En Freud, estas interpretaciones derivan por otra parte de una energética en la que se expresa
la característica más esencial de la pulsión: «¿Cómo hacer entrar en este cuadro el refuerzo de
la conciencia moral por la desdicha (esa renuncia impuesta desde afuera), o el rigor tan
extraordinario de dicha conciencia en el ser mejor y más dócil? Ya hemos explicado estas dos
particularidades morales, pero es probable que subsista la impresión de que estas explicaciones
no han proyectado sobre ellas una luz completa, que han dejado en la sombra ciertos hechos
fundamentales. Aquí es oportuno introducir por último una concepción enteramente propia del
psicoanálisis, y por completo ajena al pensamiento humano tradicional. Su naturaleza nos permite
comprender por qué este tema tenía que parecernos tan embrollado y opaco, puesto que
equivale a decir: en el origen, la conciencia moral (o, más exactamente, la angustia que más
tarde se convertirá en la conciencia) es de hecho la causa de la renuncia a la pulsión, pero
posteriormente la relación se invierte. Toda renuncia pulsional se convierte entonces en una
fuente de energía para la conciencia moral, pues toda nueva renuncia a la satisfacción
intensifica a su vez la severidad y la intolerancia de dicha conciencia, y si podemos conciliar
mejor estas nociones con la historia del desarrollo de la conciencia moral, tal como lo conocemos
ya, sentiríamos la tentación de suscribir la tesis paradójica siguiente: la conciencia es la
consecuencia de la renuncia a las pulsiones. O bien: la renuncia a las pulsiones, que nos ha sido
impuesta desde afuera, engendra la conciencia, la cual exige entonces nuevos
renunciamientos».
En definitiva, la «omnipotencia» de los pensamientos, noción inicialmente discernida en el análisis
de la neurosis obsesiva, posteriormente aprovechó la exigencia de los desarrollos de la pulsión
de muerte, en oposición a la virtud socializante de la libido, antes de volverse, en forma de
superyó, contra la pulsión individual y colectiva de agresión. ¿Es decir que se contradicen estos
dos últimos aspectos del desarrollo del concepto? Sin duda, habría más bien que observar que
ese desarrollo corresponde a una mutación en la representación de la colectividad. Ésta emerge
en el pensamiento freudiano con la forma de la «coalición» de los hermanos para destituir al jefe
de la horda. Con la destitución del jefe se consuma la apropiación de su poder por el grupo. La
colectividad así formada dispondrá de la omnipotencia animada por la exigencia destructiva de la
pulsión de muerte, y también heredará el narcisismo individual en la forma de narcisismo del
grupo, que Freud por otra parte registra en sus artículos sobre la guerra.

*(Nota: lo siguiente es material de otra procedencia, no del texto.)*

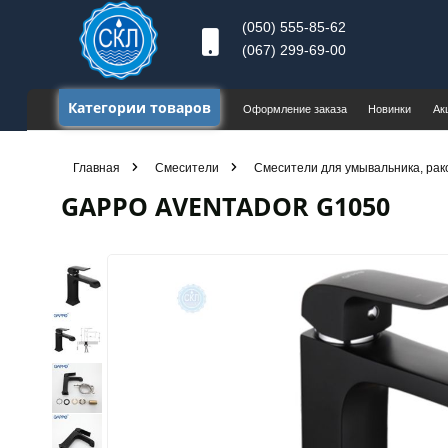
(050) 555-85-62
(067) 299-69-00
Категории товаров
Оформление заказа
Новинки
Ак
Главная
Смесители
Смесители для умывальника, рак
GAPPO AVENTADOR G1050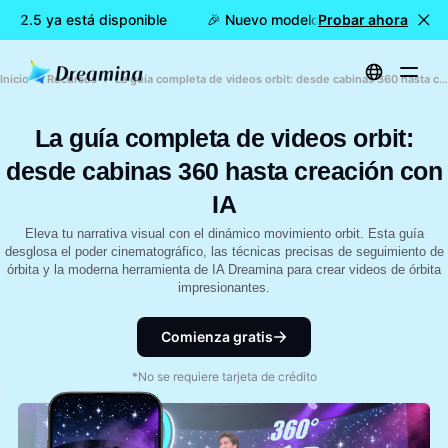
 2.5 ya está disponible
🎉 Nuevo modelo DISPONIBLE: Dreami
Probar ahora
Inicio
Recursos
La guía completa de videos orbit: desde cabinas 360 hasta creación con IA
La guía completa de videos orbit:
desde cabinas 360 hasta creación con
IA
Eleva tu narrativa visual con el dinámico movimiento orbit. Esta guía
desglosa el poder cinematográfico, las técnicas precisas de seguimiento de
órbita y la moderna herramienta de IA Dreamina para crear videos de órbita
impresionantes.
Comienza gratis
*No se requiere tarjeta de crédito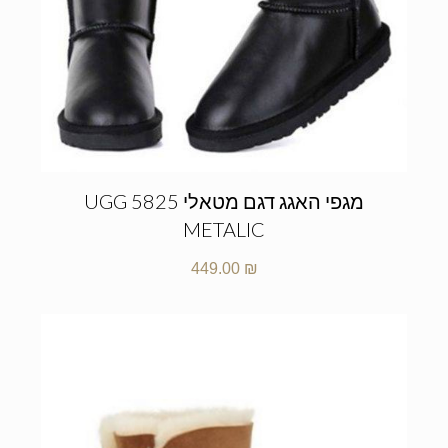
מגפי האגג דגם מטאלי UGG 5825
METALIC
449.00
₪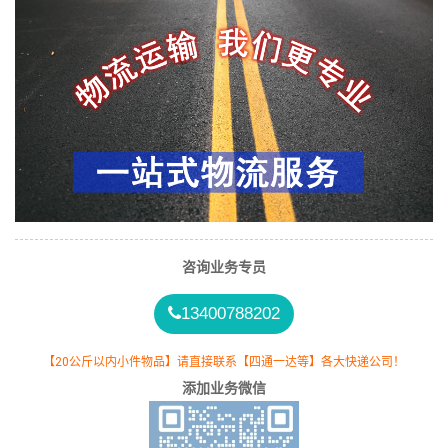
咨询业务专员
13400788202
【20公斤以内小件物品】请直接联系【四通一达等】各大快递公司！
添加业务微信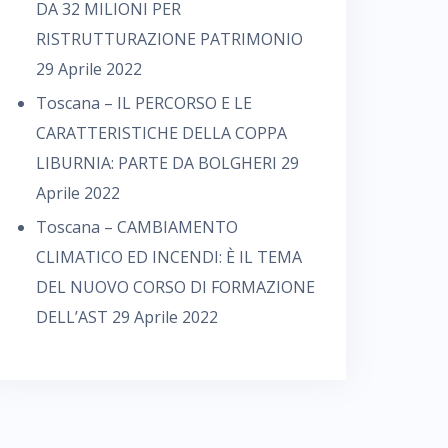
DA 32 MILIONI PER
RISTRUTTURAZIONE PATRIMONIO
29 Aprile 2022
Toscana – IL PERCORSO E LE
CARATTERISTICHE DELLA COPPA
LIBURNIA: PARTE DA BOLGHERI
29
Aprile 2022
Toscana – CAMBIAMENTO
CLIMATICO ED INCENDI: È IL TEMA
DEL NUOVO CORSO DI FORMAZIONE
DELL’AST
29 Aprile 2022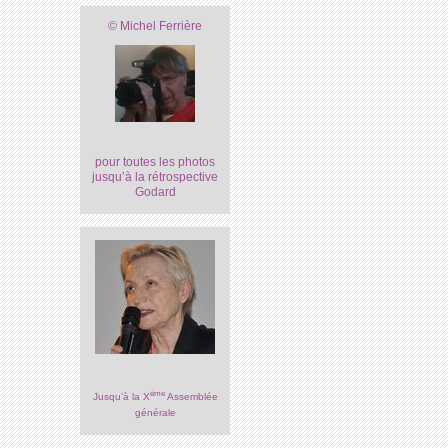
© Michel Ferrière
pour toutes les photos
jusqu’à la rétrospective
Godard
ème
Jusqu’à la X
Assemblée
générale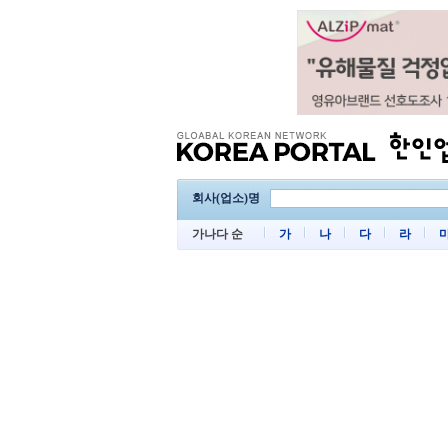
회사(업소)명
가나다 순
가
나
다
라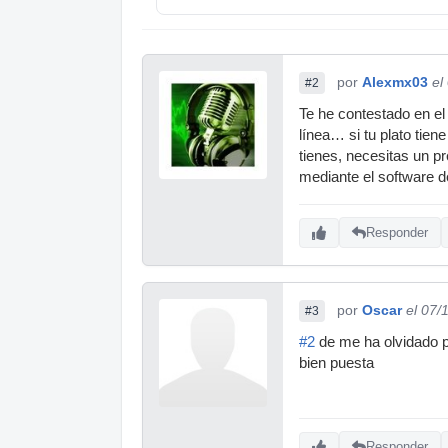
por
Alexmx03
el
#2
Te he contestado en el
línea… si tu plato tiene
tienes, necesitas un p
mediante el software d
Responder
por
Oscar
el 07/
#3
#2
de me ha olvidado p
bien puesta
Responder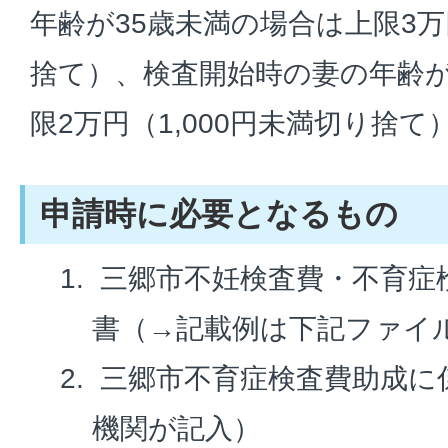
年齢が35歳未満の場合は上限3万円
捨て）、検査開始時の妻の年齢が
限2万円（1,000円未満切り捨て
申請時に必要となるもの
三郷市不妊検査費・不育症
書（→記載例は下記ファイ
三郷市不育症検査費助成に
機関が記入）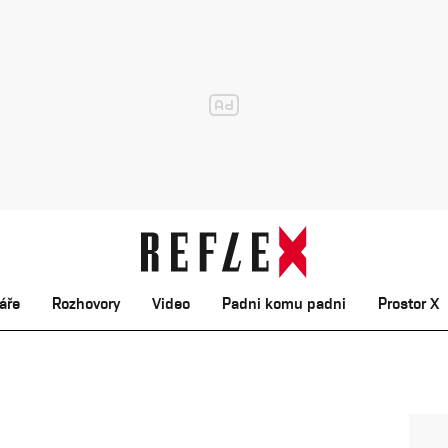
áře
Rozhovory
Video
Padni komu padni
Prostor X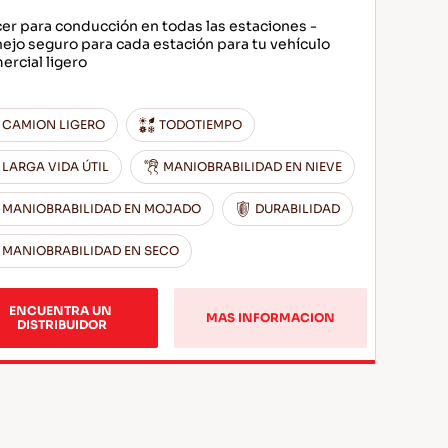
cer para conducción en todas las estaciones -
ejo seguro para cada estación para tu vehículo
ercial ligero
CAMION LIGERO
TODOTIEMPO
LARGA VIDA ÚTIL
MANIOBRABILIDAD EN NIEVE
MANIOBRABILIDAD EN MOJADO
DURABILIDAD
MANIOBRABILIDAD EN SECO
ENCUENTRA UN 
MAS INFORMACION
DISTRIBUIDOR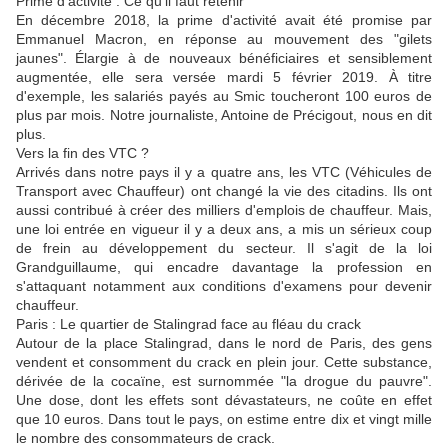
Prime d'activité : Ce qu'il faut retenir
En décembre 2018, la prime d'activité avait été promise par
Emmanuel Macron, en réponse au mouvement des "gilets
jaunes". Élargie à de nouveaux bénéficiaires et sensiblement
augmentée, elle sera versée mardi 5 février 2019. À titre
d'exemple, les salariés payés au Smic toucheront 100 euros de
plus par mois. Notre journaliste, Antoine de Précigout, nous en dit
plus.
Vers la fin des VTC ?
Arrivés dans notre pays il y a quatre ans, les VTC (Véhicules de
Transport avec Chauffeur) ont changé la vie des citadins. Ils ont
aussi contribué à créer des milliers d'emplois de chauffeur. Mais,
une loi entrée en vigueur il y a deux ans, a mis un sérieux coup
de frein au développement du secteur. Il s'agit de la loi
Grandguillaume, qui encadre davantage la profession en
s'attaquant notamment aux conditions d'examens pour devenir
chauffeur.
Paris : Le quartier de Stalingrad face au fléau du crack
Autour de la place Stalingrad, dans le nord de Paris, des gens
vendent et consomment du crack en plein jour. Cette substance,
dérivée de la cocaïne, est surnommée "la drogue du pauvre".
Une dose, dont les effets sont dévastateurs, ne coûte en effet
que 10 euros. Dans tout le pays, on estime entre dix et vingt mille
le nombre des consommateurs de crack.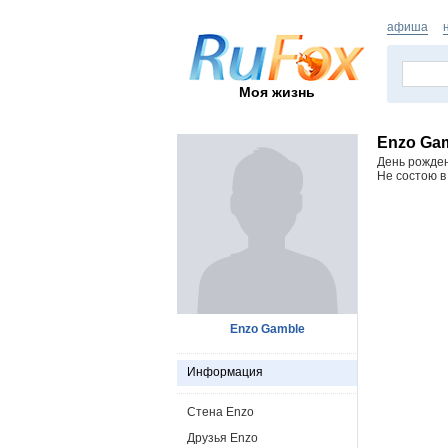
афиша
Моя жизнь
Enzo Ga
День рожде
Не состою в
Enzo Gamble
Информация
Стена Enzo
Друзья Enzo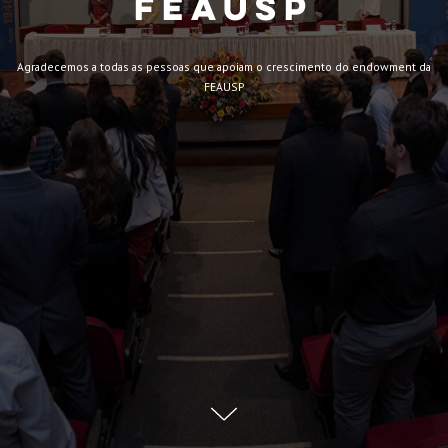
FEAUSP
Agradecemos a todas as pessoas que apoiam o crescimento do endowment da
FEAUSP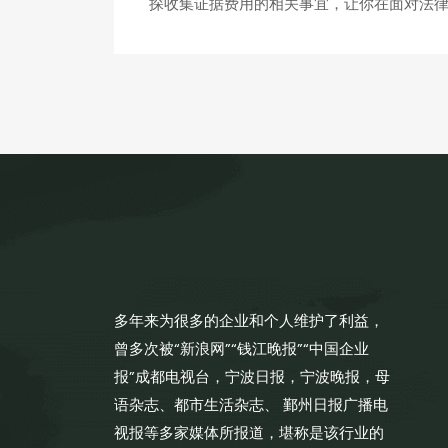
探收集证据费用的相关事宜，让你在面对法
多年来为很多的企业和个人维护了利益，
曾多次被“新浪网”“钱江晚报”“中国企业
报”成都电视台，宁波日报，宁波晚报，母
语杂志、都市生活杂志、 鄞州日报广播电
视报等多家媒体所报道，堪称是该行业的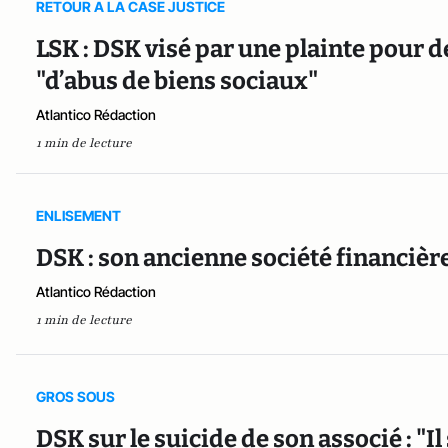
RETOUR A LA CASE JUSTICE
LSK : DSK visé par une plainte pour 
"d’abus de biens sociaux"
Atlantico Rédaction
1 min de lecture
ENLISEMENT
DSK : son ancienne société financièr
Atlantico Rédaction
1 min de lecture
GROS SOUS
DSK sur le suicide de son associé : "I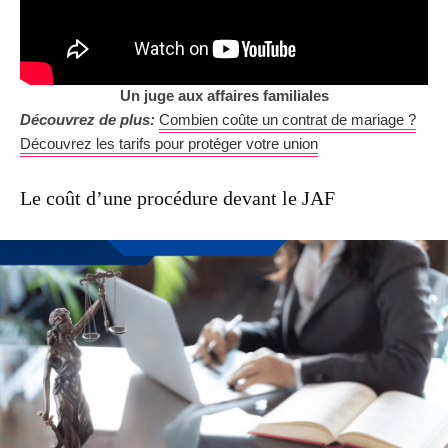
Un juge aux affaires familiales
Découvrez de plus:
Combien coûte un contrat de mariage ?
Découvrez les tarifs pour protéger votre union
Le coût d’une procédure devant le JAF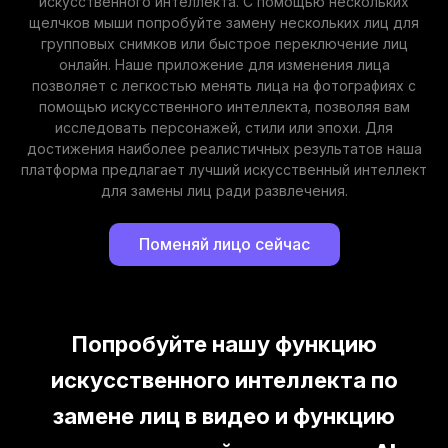
искусственного интеллекта. С помощью нескольких
щелчков мыши попробуйте замену нескольких лиц для
групповых снимков или быстрое переключение лиц
онлайн. Наше приложение для изменения лица
позволяет с легкостью менять лица на фотографиях с
помощью искусственного интеллекта, позволяя вам
исследовать персонажей, стили или эпохи. Для
достижения наиболее реалистичных результатов наша
платформа предлагает лучший искусственный интеллект
для замены лиц ради развлечения.
Поменяй лицо сейчас
Попробуйте нашу функцию
искусственного интеллекта по
замене лиц в видео и функцию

Además, Freud precisa que esta colectividad no podría intervenir como legislativa, garante del
superyó individual, hasta que no se haya producido la mutación desde la sociedad restringida
hasta la sociedad «extendida» -definiéndose la primera como una sociedad cara a cara, y la
segunda como la forma despersonalizada de la sociedad, que por este hecho tiene la vocación
de reemplazar la autoridad exterior para imponerse al yo con la forma del superyó-
No se desconocerá por ello la matriz de la noción, tal como la puso de manifiesto la neurosis
obsesiva. Desde el punto de partida, en efecto, Freud había subrayado la afinidad de esta
omnipotencia de las ideas con la omnipotencia de las palabras. Así se nos incita a esclarecer las
mutaciones en el registro del lenguaje y, desde esta perspectiva, a examinar las contribuciones
de Lacan: por una parte, el alcance de la distinción entre la palabra y el lenguaje, lenguaje que
recibe su estatuto de la impersonalidad del código, y por la otra, la suspensión de la cadena
significante al «gran A» en que se funda la capacidad expansiva de dicha cadena.